Lamentavelmente, as políticas públicas para uso dos recursos (se é que são políticas) têm girado em torno de um simplismo típico do mal conhecedor da Amazônia, o mesmo que declamava a facilidade de construir estradas cortando a “planície” Amazonica. Ações governamentais nos diferentes níveis têm atentado contra a diversidade amazônica em busca da lógica monoprodutivista do mercado tradicional de grande escala. Esqueceu-se da riqueza do saber popular, da riqueza de possuir não uma, mas várias culturas com riquezas muitas vezes ainda incompreensíveis ou de pouco apelo ao mercado consumidor tradicional, ávido por bijuterias tecnológicas ou por produtos mutantes ou descartáveis. Nesta lógica, observamos na Amazônia explicações para o enriquecimento monopolístico ocorrente no ciclo da borracha, ou durante a fase da juta/malva. Nunca houve espaço amplo para o aproveitamento da essência tropical que é a diversidade de produtos raros, escassos e desejados, sendo por isto valiosos. Esta falta pode ser considerada como um dos pilares da degradação da etnoconservação ao longo do período colonial.

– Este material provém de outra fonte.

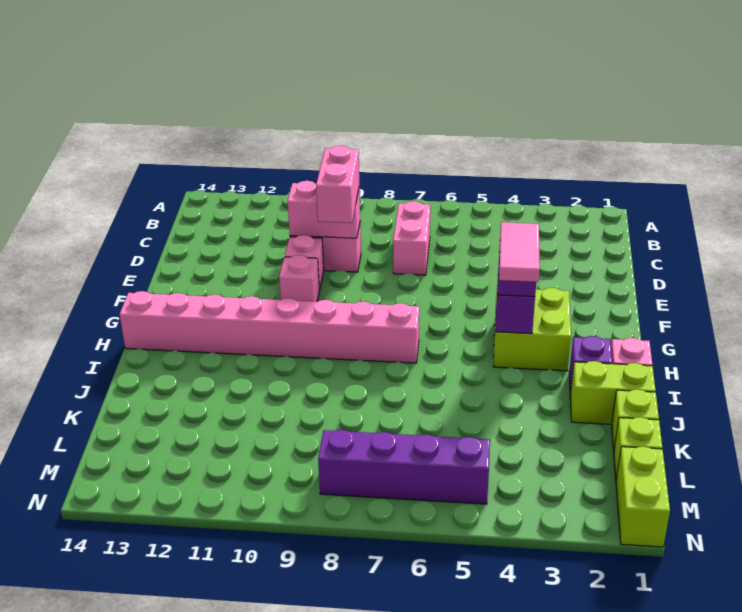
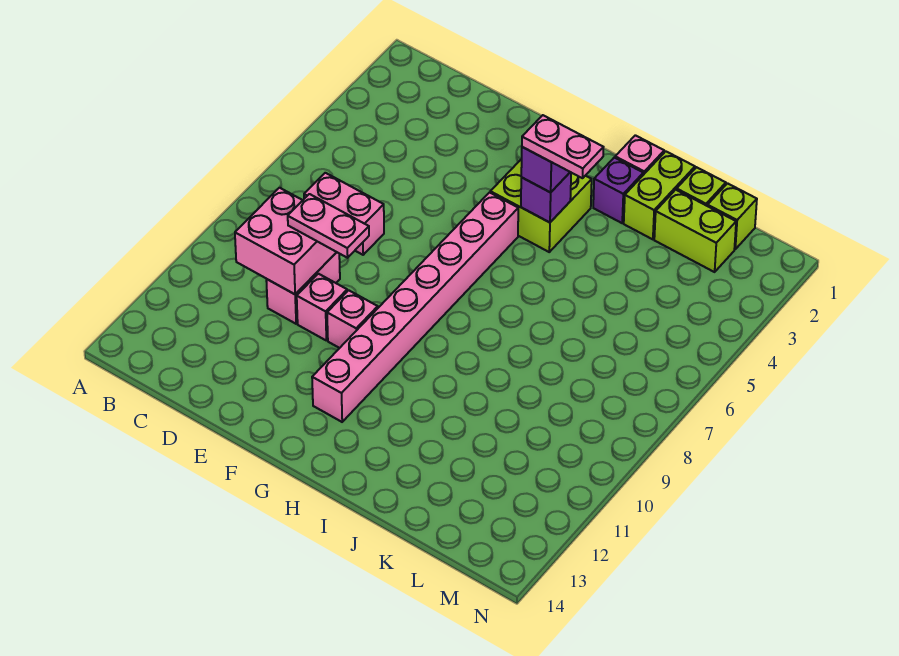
pink 1x2 brick [287,181,360,238] -> pink 2x2 brick [235,188,336,294]
pink 1x2 brick [316,145,359,223] -> pink 1x2 plate [288,194,369,258]
pink 1x2 tile [499,222,540,282] -> pink 1x2 plate [522,115,603,178]
pink 1x8 brick [119,291,419,363] -> pink 1x8 brick moved to [312,193,518,422]
lime 1x2 brick [616,446,670,547] -> lime 1x2 brick moved to [654,190,736,272]
purple 1x4 brick [318,430,490,504] -> none

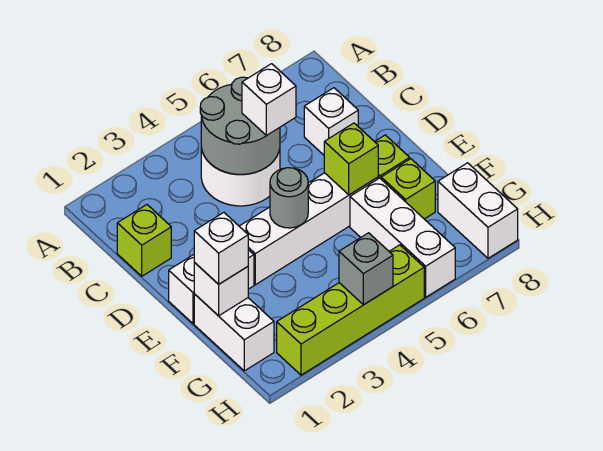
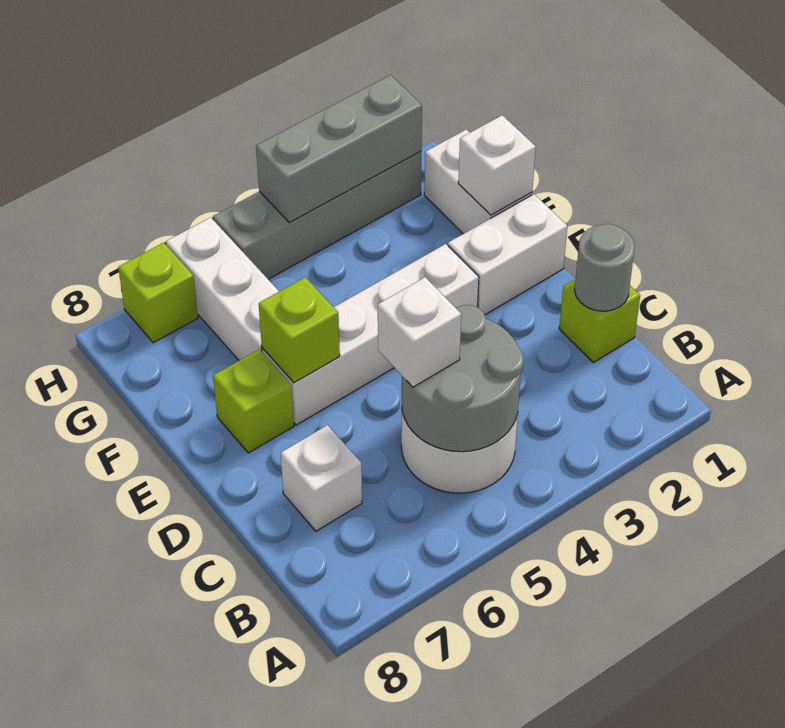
grey 1x1 round brick [270,168,308,228] -> grey 1x1 round brick moved to [574,224,635,311]
white 1x1 brick [194,213,248,284] -> none
lime 1x1 brick [381,159,435,219] -> lime 1x1 brick moved to [118,243,198,343]
white 1x2 brick [438,163,518,258] -> none
lime 1x4 brick [277,245,424,375] -> grey 1x4 brick [213,151,421,279]
grey 1x1 brick [339,233,393,305] -> grey 1x3 brick [256,75,422,222]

Apenas recentemente, se pode identificar o crescimento da etnoconservação e da valorização da diversidade cultural e ambiental na região. Curiosamente é através do mercado, o maior causador da degradação, é que se observa um gradual crescimento da efetivação das concepções de conservação que permeiam as sociedades locais. Descobriu-se que diversidade vende, que cultura vende, que pobreza é ser igual e ser degradado. Isto ocorre através de uma contra-corrente da globalização que é representada pela valorização das identidades locais, das riquezas que podem ser perenizadas porque elas são queridas e são desejadas. Também porque gradualmente o Amazônida tem deixado de esconder sua origem, crenças e gostos com as coisas da terra, com sua identidade indígena, mesmo quando dança uma dança de índio chamando isto de boi-bumbá. Valorar sua identidade, seus animais, sua floresta, seu corpo e seu ambiente cultural são elementos chave para a etnoconservação poder exercer seu papel tradicional na produção do bem estar regional e contribuindo para o enriquecimento regional, nacional e mundial de saberes e produtos variados.